By Washington National GuardMarch 28, 2019
OLYMPIA, Wash. -- Members of the Washington National Guard were honored by Eastside Fire & Rescue for their work during the massive snowstorm that buried East King County and many other areas of the state in February.
The observance was part of the annual National Guard Day at the state Legislature on March 27, which included visits with legislators and Gov. Jay Inslee, as well as resolutions honoring the Guard passed by both chambers of the Legislature.
With four feet of snow on the ground, Eastside Fire Deputy Chief Rich Burke said that the situation was growing grim for many of their residents. The decision was made to request help from the Washington National Guard through a resource request in the state Emergency Operations Center.
Guard members from 3rd Battalion, 161st Infantry Regiment brought heavy equipment and supplies to fire stations in Carnation, Maple Valley and the North Bend area. Airmen from the 194th Wing also supported local crews.
"We were blessed to receive the men and women of the National Guard," Burke said, flanked by more than a dozen of the Soldiers and Airmen in the Columbia Room at the Capitol Dome. "They arrived with high-quality vehicles but what it really meant to our community was that the Guard had arrived, and things were going to be okay. There was a little bit of panic in our community that people were running out of food. We were running out of fuel in our stations. We were running out of medicines for people and we couldn't get to people. It was really scary times."
Burke and Capt. Steven Johnson, also with Eastside Fire & Rescue, said there were many areas of their communities that firefighters were simply unable to reach because of so much snow. He described the scene when Guard Soldiers responded to a call of a 70-year-old woman, who had been trapped in her house since the snow started.
"The way she heats her house is through firewood and she couldn't get to her wood because there was so much snow," Burke said.
The Guard showed up, made sure she was okay and reached out to her to make sure she had everything she needed, he said.
"She was so overwhelmed she was in tears," he said. "It made her feel good. It made her feel safe."
Burke described another incident where three Soldiers helped save the life of a woman who had gone into cardiac arrest. Soldiers had responded to a welfare check, found her and got her the help she needed.
"She walked out of the hospital the day before yesterday," he said. "They changed a life. Somewhere down the road, she will hopefully remember there was a whole team that responded to her call. We couldn't have sent anyone else. We didn't have anyone else."
Burke and Johnson presented Soldiers with a challenge coin and their heartfelt gratitude for coming to the aid when called upon.
"You made a huge impact," he said. "We couldn't have done this without you. My hat's off to each of you."

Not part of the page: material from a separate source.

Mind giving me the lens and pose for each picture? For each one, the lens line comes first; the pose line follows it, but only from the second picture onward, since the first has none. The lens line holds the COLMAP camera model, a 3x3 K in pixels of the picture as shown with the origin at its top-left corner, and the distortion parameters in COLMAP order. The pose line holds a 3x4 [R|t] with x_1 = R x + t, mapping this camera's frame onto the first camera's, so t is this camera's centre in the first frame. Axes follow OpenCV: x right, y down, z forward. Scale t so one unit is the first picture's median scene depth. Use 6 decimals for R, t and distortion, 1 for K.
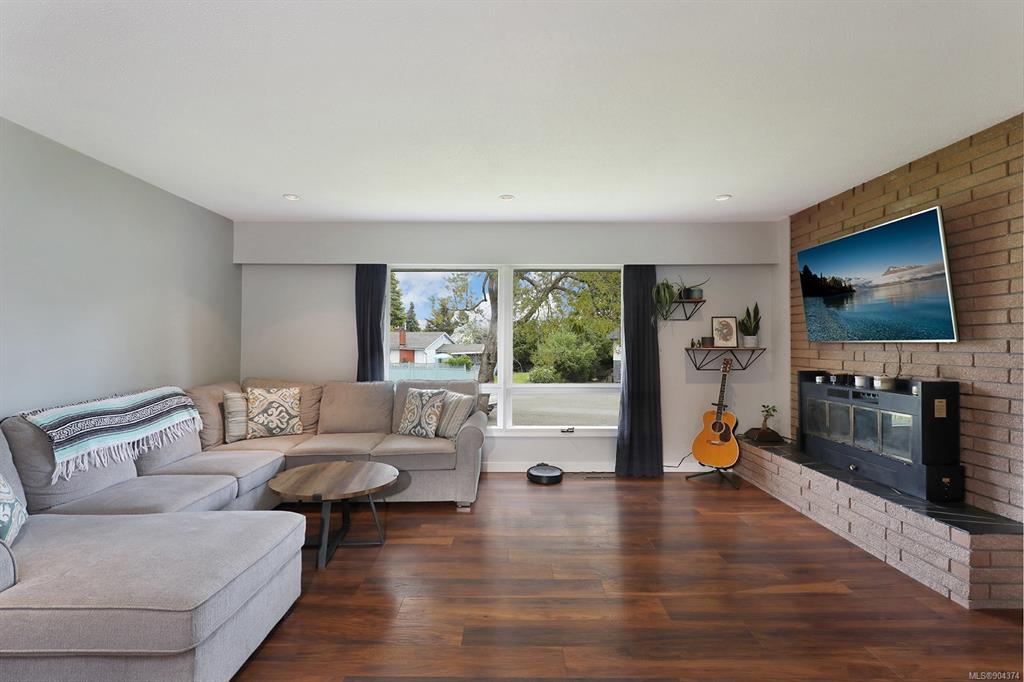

Inslee told Guard members that whether it's a snowstorm, a wildfire, a hijacked plane or a major disaster like the Oso landslide, "You and yours are always there. And it's just amazing to me. Every single problem we've had, you're there for us in about 12 minute's notice. I hope you'll extend our thanks to your families because they're with us, too."
Inslee said he'll be pushing legislators to approve bills this year to ensure Guard members qualify for scholarship dollars to pay for college tuition and are paid better on the fire lines.
"Seems to me everyone holding a Pulaski ought to get the same pay," Inslee said, referring to a tool firefighters use.
State Sen. Steve Hobbs, who is also a major in the Washington National Guard, echoed the sentiments brought by the Eastside Fire & Rescue.
"When the Guard arrives, everyone knows things are going to be better," Hobbs said.